▶ [Your task]: Copy every line below. Do not alter any of them.
=== Begin Enclosure ===
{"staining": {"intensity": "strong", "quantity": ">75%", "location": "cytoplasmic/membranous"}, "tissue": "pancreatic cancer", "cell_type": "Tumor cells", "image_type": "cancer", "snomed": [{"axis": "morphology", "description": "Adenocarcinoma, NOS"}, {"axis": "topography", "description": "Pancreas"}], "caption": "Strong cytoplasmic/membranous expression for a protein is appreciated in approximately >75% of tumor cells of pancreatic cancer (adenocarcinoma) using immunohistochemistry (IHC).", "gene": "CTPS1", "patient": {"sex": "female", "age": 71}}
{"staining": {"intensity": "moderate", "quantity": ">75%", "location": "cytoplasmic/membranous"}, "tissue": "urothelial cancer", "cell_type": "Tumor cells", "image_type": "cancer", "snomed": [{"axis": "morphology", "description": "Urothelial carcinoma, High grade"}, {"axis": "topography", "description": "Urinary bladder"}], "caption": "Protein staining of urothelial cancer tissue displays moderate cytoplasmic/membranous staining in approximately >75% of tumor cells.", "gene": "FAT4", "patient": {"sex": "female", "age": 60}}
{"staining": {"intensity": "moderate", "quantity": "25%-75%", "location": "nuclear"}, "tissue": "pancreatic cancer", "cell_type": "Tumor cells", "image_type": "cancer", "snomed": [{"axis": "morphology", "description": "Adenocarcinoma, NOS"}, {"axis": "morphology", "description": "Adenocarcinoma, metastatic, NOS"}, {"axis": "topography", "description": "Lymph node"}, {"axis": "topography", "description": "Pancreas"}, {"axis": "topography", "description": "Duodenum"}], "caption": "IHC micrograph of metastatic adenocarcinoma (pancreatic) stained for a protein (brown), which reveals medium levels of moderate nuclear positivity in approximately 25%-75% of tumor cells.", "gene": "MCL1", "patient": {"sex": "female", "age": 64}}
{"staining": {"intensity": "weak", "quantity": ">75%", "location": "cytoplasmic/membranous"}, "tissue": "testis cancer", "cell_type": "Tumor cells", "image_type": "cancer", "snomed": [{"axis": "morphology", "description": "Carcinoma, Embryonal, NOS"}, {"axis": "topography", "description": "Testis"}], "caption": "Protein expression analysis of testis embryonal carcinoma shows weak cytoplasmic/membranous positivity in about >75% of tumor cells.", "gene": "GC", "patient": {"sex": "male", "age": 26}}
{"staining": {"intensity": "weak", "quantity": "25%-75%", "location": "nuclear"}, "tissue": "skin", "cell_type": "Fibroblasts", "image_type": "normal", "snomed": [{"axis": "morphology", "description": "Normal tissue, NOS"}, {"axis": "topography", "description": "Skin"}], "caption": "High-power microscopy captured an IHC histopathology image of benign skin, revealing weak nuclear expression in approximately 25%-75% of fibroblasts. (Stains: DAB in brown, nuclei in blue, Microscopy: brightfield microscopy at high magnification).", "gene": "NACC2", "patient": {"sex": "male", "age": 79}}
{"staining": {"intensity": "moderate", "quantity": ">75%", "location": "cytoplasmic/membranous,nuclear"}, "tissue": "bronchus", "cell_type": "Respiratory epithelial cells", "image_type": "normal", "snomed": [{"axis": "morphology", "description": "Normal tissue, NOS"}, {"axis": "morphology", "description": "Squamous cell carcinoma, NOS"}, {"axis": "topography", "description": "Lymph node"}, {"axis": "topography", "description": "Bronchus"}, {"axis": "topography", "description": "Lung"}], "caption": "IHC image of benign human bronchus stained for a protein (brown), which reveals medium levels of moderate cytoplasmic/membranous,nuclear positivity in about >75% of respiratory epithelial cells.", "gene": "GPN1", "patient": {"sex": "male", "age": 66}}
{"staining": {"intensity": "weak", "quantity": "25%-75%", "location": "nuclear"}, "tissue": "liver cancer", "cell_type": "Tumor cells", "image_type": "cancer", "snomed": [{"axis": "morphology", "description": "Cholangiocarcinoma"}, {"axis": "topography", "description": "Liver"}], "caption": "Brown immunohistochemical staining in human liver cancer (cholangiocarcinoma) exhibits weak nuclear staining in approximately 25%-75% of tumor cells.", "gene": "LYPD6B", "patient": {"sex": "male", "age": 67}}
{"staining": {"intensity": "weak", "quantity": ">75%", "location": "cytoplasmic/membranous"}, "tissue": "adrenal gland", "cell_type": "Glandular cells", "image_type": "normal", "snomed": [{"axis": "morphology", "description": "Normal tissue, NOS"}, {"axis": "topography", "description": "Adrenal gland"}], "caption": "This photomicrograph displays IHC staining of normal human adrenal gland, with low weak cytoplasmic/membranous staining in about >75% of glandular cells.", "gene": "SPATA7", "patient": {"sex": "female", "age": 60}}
=== End Enclosure ===
▶ [Answer box]:
{"staining": {"intensity": "strong", "quantity": ">75%", "location": "cytoplasmic/membranous"}, "tissue": "pancreatic cancer", "cell_type": "Tumor cells", "image_type": "cancer", "snomed": [{"axis": "morphology", "description": "Adenocarcinoma, NOS"}, {"axis": "topography", "description": "Pancreas"}], "caption": "Strong cytoplasmic/membranous expression for a protein is appreciated in approximately >75% of tumor cells of pancreatic cancer (adenocarcinoma) using immunohistochemistry (IHC).", "gene": "CTPS1", "patient": {"sex": "female", "age": 71}}
{"staining": {"intensity": "moderate", "quantity": ">75%", "location": "cytoplasmic/membranous"}, "tissue": "urothelial cancer", "cell_type": "Tumor cells", "image_type": "cancer", "snomed": [{"axis": "morphology", "description": "Urothelial carcinoma, High grade"}, {"axis": "topography", "description": "Urinary bladder"}], "caption": "Protein staining of urothelial cancer tissue displays moderate cytoplasmic/membranous staining in approximately >75% of tumor cells.", "gene": "FAT4", "patient": {"sex": "female", "age": 60}}
{"staining": {"intensity": "moderate", "quantity": "25%-75%", "location": "nuclear"}, "tissue": "pancreatic cancer", "cell_type": "Tumor cells", "image_type": "cancer", "snomed": [{"axis": "morphology", "description": "Adenocarcinoma, NOS"}, {"axis": "morphology", "description": "Adenocarcinoma, metastatic, NOS"}, {"axis": "topography", "description": "Lymph node"}, {"axis": "topography", "description": "Pancreas"}, {"axis": "topography", "description": "Duodenum"}], "caption": "IHC micrograph of metastatic adenocarcinoma (pancreatic) stained for a protein (brown), which reveals medium levels of moderate nuclear positivity in approximately 25%-75% of tumor cells.", "gene": "MCL1", "patient": {"sex": "female", "age": 64}}
{"staining": {"intensity": "weak", "quantity": ">75%", "location": "cytoplasmic/membranous"}, "tissue": "testis cancer", "cell_type": "Tumor cells", "image_type": "cancer", "snomed": [{"axis": "morphology", "description": "Carcinoma, Embryonal, NOS"}, {"axis": "topography", "description": "Testis"}], "caption": "Protein expression analysis of testis embryonal carcinoma shows weak cytoplasmic/membranous positivity in about >75% of tumor cells.", "gene": "GC", "patient": {"sex": "male", "age": 26}}
{"staining": {"intensity": "weak", "quantity": "25%-75%", "location": "nuclear"}, "tissue": "skin", "cell_type": "Fibroblasts", "image_type": "normal", "snomed": [{"axis": "morphology", "description": "Normal tissue, NOS"}, {"axis": "topography", "description": "Skin"}], "caption": "High-power microscopy captured an IHC histopathology image of benign skin, revealing weak nuclear expression in approximately 25%-75% of fibroblasts. (Stains: DAB in brown, nuclei in blue, Microscopy: brightfield microscopy at high magnification).", "gene": "NACC2", "patient": {"sex": "male", "age": 79}}
{"staining": {"intensity": "moderate", "quantity": ">75%", "location": "cytoplasmic/membranous,nuclear"}, "tissue": "bronchus", "cell_type": "Respiratory epithelial cells", "image_type": "normal", "snomed": [{"axis": "morphology", "description": "Normal tissue, NOS"}, {"axis": "morphology", "description": "Squamous cell carcinoma, NOS"}, {"axis": "topography", "description": "Lymph node"}, {"axis": "topography", "description": "Bronchus"}, {"axis": "topography", "description": "Lung"}], "caption": "IHC image of benign human bronchus stained for a protein (brown), which reveals medium levels of moderate cytoplasmic/membranous,nuclear positivity in about >75% of respiratory epithelial cells.", "gene": "GPN1", "patient": {"sex": "male", "age": 66}}
{"staining": {"intensity": "weak", "quantity": "25%-75%", "location": "nuclear"}, "tissue": "liver cancer", "cell_type": "Tumor cells", "image_type": "cancer", "snomed": [{"axis": "morphology", "description": "Cholangiocarcinoma"}, {"axis": "topography", "description": "Liver"}], "caption": "Brown immunohistochemical staining in human liver cancer (cholangiocarcinoma) exhibits weak nuclear staining in approximately 25%-75% of tumor cells.", "gene": "LYPD6B", "patient": {"sex": "male", "age": 67}}
{"staining": {"intensity": "weak", "quantity": ">75%", "location": "cytoplasmic/membranous"}, "tissue": "adrenal gland", "cell_type": "Glandular cells", "image_type": "normal", "snomed": [{"axis": "morphology", "description": "Normal tissue, NOS"}, {"axis": "topography", "description": "Adrenal gland"}], "caption": "This photomicrograph displays IHC staining of normal human adrenal gland, with low weak cytoplasmic/membranous staining in about >75% of glandular cells.", "gene": "SPATA7", "patient": {"sex": "female", "age": 60}}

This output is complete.